* Tasks for this exercise
1 – In the review of A Second Chance, what is the name of the character Nikolaj Coster-Waldau plays?
2 – Write the next part of the film review of A Second Chance, picking up after its last sentence.

─── Quoted passage ───

Film review: A Second Chance – Susanne Bier’s bleak drama about grief and parenthood

Game of Thrones’ Nikolaj Coster-Waldau gives a nuanced performance as a desperate small-town policeman in dark Danish morality tale with a cop-out ending

Game of Thrones’ Nikolaj Coster-Waldau gives a nuanced performance as a desperate small-town policeman in dark Danish morality tale with a cop-out ending

3/5 stars

Susanne Bier ventures into the chilly realm of Nordic noir for this dark morality tale, first premiered in September 2014 and anchored by a riveting turn by Game of Thrones regular Nikolaj Coster-Waldau. In a chain of tragic events that would not seem out of place in Westeros, he plays Andreas, a small-town cop whose idyllic home life is shattered by the death of his newborn son.

Desperate to halt his grieving wife’s threats of suicide, Andreas makes a fateful decision after discovering a neglected infant at the squalid home of a couple of drug addicts. Suffice to say that Andreas’ plan does not go smoothly, but rather triggers a series of escalating calamities that not only sees him abuse his position as a law enforcement officer, but also descend into a moral quagmire from which there can be no return.

─── Records provided ───

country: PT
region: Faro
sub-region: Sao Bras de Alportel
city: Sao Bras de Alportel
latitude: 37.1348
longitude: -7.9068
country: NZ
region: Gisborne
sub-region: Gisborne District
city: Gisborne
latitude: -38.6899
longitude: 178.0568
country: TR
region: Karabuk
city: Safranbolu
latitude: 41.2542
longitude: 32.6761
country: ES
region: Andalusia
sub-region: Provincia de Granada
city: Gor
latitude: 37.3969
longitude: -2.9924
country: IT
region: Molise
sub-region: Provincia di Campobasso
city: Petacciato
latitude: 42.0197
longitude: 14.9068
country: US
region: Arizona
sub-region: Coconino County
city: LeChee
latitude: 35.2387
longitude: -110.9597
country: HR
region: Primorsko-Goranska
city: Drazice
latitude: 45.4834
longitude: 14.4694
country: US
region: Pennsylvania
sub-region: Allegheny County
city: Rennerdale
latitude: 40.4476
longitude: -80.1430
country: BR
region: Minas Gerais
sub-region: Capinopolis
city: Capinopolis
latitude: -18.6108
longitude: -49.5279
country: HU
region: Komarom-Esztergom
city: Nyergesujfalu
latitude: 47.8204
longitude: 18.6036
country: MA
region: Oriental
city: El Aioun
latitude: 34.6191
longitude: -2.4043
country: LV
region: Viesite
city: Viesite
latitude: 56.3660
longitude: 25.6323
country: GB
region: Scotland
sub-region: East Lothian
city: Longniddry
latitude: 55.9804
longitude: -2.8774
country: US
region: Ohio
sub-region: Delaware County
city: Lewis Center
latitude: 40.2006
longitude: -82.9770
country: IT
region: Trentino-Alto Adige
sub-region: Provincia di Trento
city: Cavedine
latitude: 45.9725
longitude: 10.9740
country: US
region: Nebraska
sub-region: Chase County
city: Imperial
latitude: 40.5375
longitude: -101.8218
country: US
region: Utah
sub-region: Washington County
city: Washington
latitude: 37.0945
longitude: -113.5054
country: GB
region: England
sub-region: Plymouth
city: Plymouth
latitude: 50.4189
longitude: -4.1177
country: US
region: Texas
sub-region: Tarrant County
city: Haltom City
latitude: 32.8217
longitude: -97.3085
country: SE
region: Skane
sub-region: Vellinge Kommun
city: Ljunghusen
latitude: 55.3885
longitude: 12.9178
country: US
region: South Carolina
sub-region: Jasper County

───

* Per-task answers
1 – Andreas, a small-town cop.

2 –
Nikolaj Lie Kaas and May Andersen in a still from the film.
Nikolaj Lie Kaas and May Andersen in a still from the film.

Alongside Nicolas Winding Refn and Lars von Trier, Bier is one of Denmark’s most intriguing directors. Her 2010 film In a Better World won the Oscar for best foreign language film, while her recent BBC drama The Night Manager saw much speculation that she – as well as its star, Tom Hiddleston – had a future with the James Bond franchise. Bier’s other 2014 film, Serena , is, however, a bit of a turkey.

Bier paints an impeccably bleak picture of her homeland, while Coster-Waldau sells the plot’s more implausible moments with a nuanced performance of desperate realism. So frustrating, therefore, that the film fluffs its ending, with a denouement that dispels all the tension and inner conflict that had been built up so masterfully.